However, while some excitement for that potential still simmered, a lot of the marvel of the location itself had already worn thin. It was certainly grand, especially for a large estate in the middle of ’nowhere’. However, it was not grandeur and majesty that made him decide to come here. Just a sort of emotional weight that had followed him ever since the Saltfire Storm Alliance raids that he had been a part of.
Despite his initial refusal, he’d even turned to helping Madrigil with a research project the day before. Or rather, he’d stood nearby holding tools while the exiled noble muttered technical observations to Dima that Aleck only half understood. Both of the sigilists would talk over each other with jargon and rarely asked him to input anything meaningfully to the conversation. It still made him feel useful and productive... in an utterly hollow way, considering the feeling fled when he was alone again.
Turning his face from the conveyor, he instead watched a stone block settle into place in the distance with a perfection that would make any mason weep. The storehouse expansion that the Goltbred was doing, after some advice from her father, at the other end of the track was coming along very well. Spiritual constructs didn’t need breaks, didn’t make mistakes (that he could see), and didn’t tire or worry. They just... worked.

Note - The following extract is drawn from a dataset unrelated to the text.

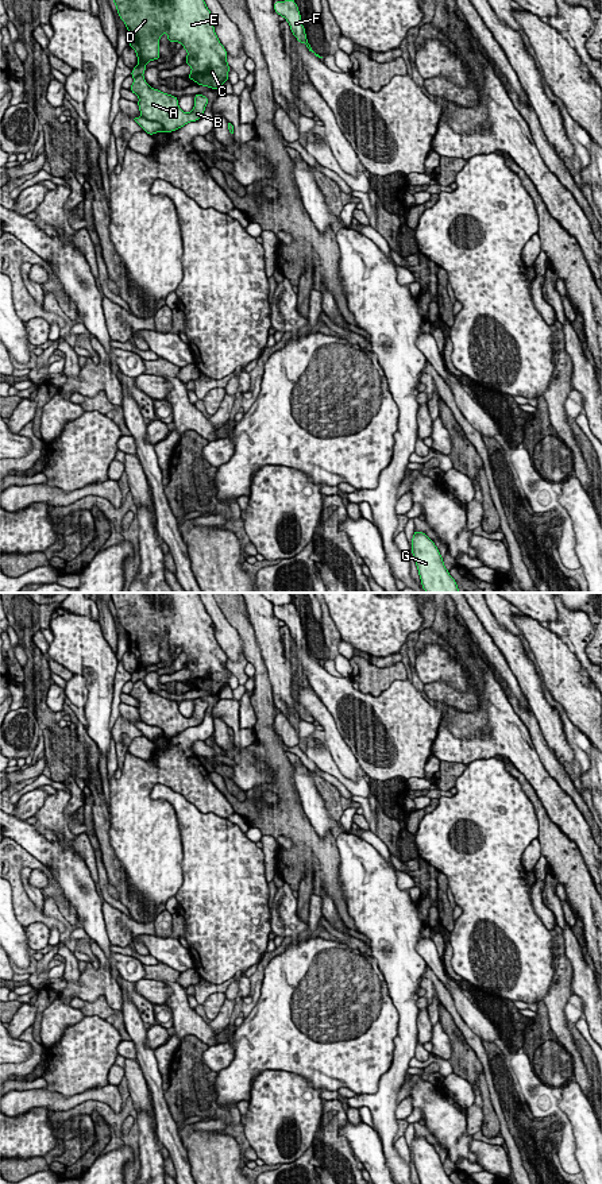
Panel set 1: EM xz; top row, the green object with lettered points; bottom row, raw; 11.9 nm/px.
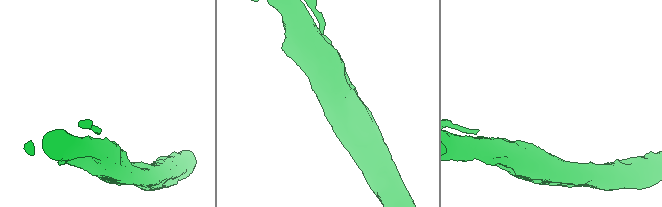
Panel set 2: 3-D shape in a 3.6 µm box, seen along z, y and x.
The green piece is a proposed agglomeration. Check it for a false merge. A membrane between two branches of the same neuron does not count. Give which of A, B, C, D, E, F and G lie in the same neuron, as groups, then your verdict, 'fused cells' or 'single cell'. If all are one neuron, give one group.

"Quite the view you found."
The unguilded cultivator turned to find Ondua approaching with two wooden cups of something that smelled vaguely... herbal. He just knew it had to be another batch of that diluted tree-sap monstrosity that the ancient cultivator forced them all to try. It was as if they’d promised to aid in her experiments to make it ’palatable’ by *daring* to eat any of the food brought in from outside. He would have preferred to not eat back then at all!
"It is. Your daughter’s work is... impressive doesn’t really feel like enough, but I’m not the strongest speaker."
The Goltbred patriarch offered one cup, though looked like he didn’t really want to. It was terrible, but it was still his little girl’s ’home cooking’... and he’d started to grow a taste for it. He told himself that repeatedly, even while gagging experimental batch seventeen down the third night with a thumbs up that only made Elua hold her chin in her palm and lower one of her eyebrows in a concerned squint.
After all, she’d mixed something in that one that had made even her throw up in minutes, clearly useful only as an emetic agent, when testing the properties of things growing in the Exclave. Granted, she was intentionally *not* catalyzing its energy immediately back then, like she normally would, so that she could actually catalog all of the effects. It still impressed her enough that she appreciatively rubbed his back as he sat in a general healing formation - nothing as strong as the tissue regenerator, but still far more potent than her brooches littering the continent with their mild effect.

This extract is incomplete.